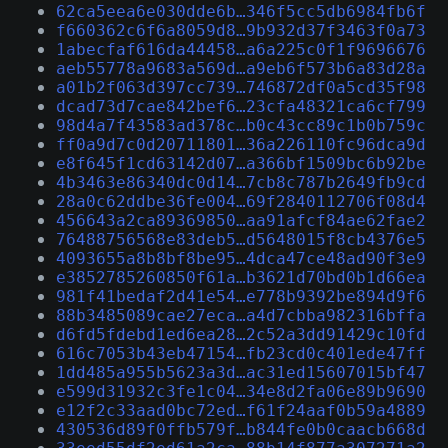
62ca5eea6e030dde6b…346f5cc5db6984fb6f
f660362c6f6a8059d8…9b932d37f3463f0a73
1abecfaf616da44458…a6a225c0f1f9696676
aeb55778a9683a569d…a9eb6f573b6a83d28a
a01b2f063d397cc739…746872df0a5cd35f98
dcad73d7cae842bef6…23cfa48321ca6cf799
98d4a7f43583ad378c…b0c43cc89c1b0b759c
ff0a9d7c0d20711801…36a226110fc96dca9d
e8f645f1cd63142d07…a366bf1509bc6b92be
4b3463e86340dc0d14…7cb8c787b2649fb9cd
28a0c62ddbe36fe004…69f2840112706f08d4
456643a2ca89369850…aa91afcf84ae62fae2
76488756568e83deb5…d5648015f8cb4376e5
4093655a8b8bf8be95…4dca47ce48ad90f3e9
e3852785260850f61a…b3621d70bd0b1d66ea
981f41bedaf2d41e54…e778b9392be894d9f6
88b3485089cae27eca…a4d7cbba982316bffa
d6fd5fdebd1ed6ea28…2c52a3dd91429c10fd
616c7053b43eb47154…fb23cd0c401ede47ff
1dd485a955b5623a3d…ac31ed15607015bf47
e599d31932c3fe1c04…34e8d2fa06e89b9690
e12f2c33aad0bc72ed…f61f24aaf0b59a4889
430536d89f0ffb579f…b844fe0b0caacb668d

+ + + +

ACTIVITY — Reproduce the data verbatim from its beginning through the line containing "616c7053b43eb47154…fb23cd0c401ede47ff", including that line. Omit the pictures.

RESPONSE TO THIS EXERCISE —
62ca5eea6e030dde6b…346f5cc5db6984fb6f
f660362c6f6a8059d8…9b932d37f3463f0a73
1abecfaf616da44458…a6a225c0f1f9696676
aeb55778a9683a569d…a9eb6f573b6a83d28a
a01b2f063d397cc739…746872df0a5cd35f98
dcad73d7cae842bef6…23cfa48321ca6cf799
98d4a7f43583ad378c…b0c43cc89c1b0b759c
ff0a9d7c0d20711801…36a226110fc96dca9d
e8f645f1cd63142d07…a366bf1509bc6b92be
4b3463e86340dc0d14…7cb8c787b2649fb9cd
28a0c62ddbe36fe004…69f2840112706f08d4
456643a2ca89369850…aa91afcf84ae62fae2
76488756568e83deb5…d5648015f8cb4376e5
4093655a8b8bf8be95…4dca47ce48ad90f3e9
e3852785260850f61a…b3621d70bd0b1d66ea
981f41bedaf2d41e54…e778b9392be894d9f6
88b3485089cae27eca…a4d7cbba982316bffa
d6fd5fdebd1ed6ea28…2c52a3dd91429c10fd
616c7053b43eb47154…fb23cd0c401ede47ff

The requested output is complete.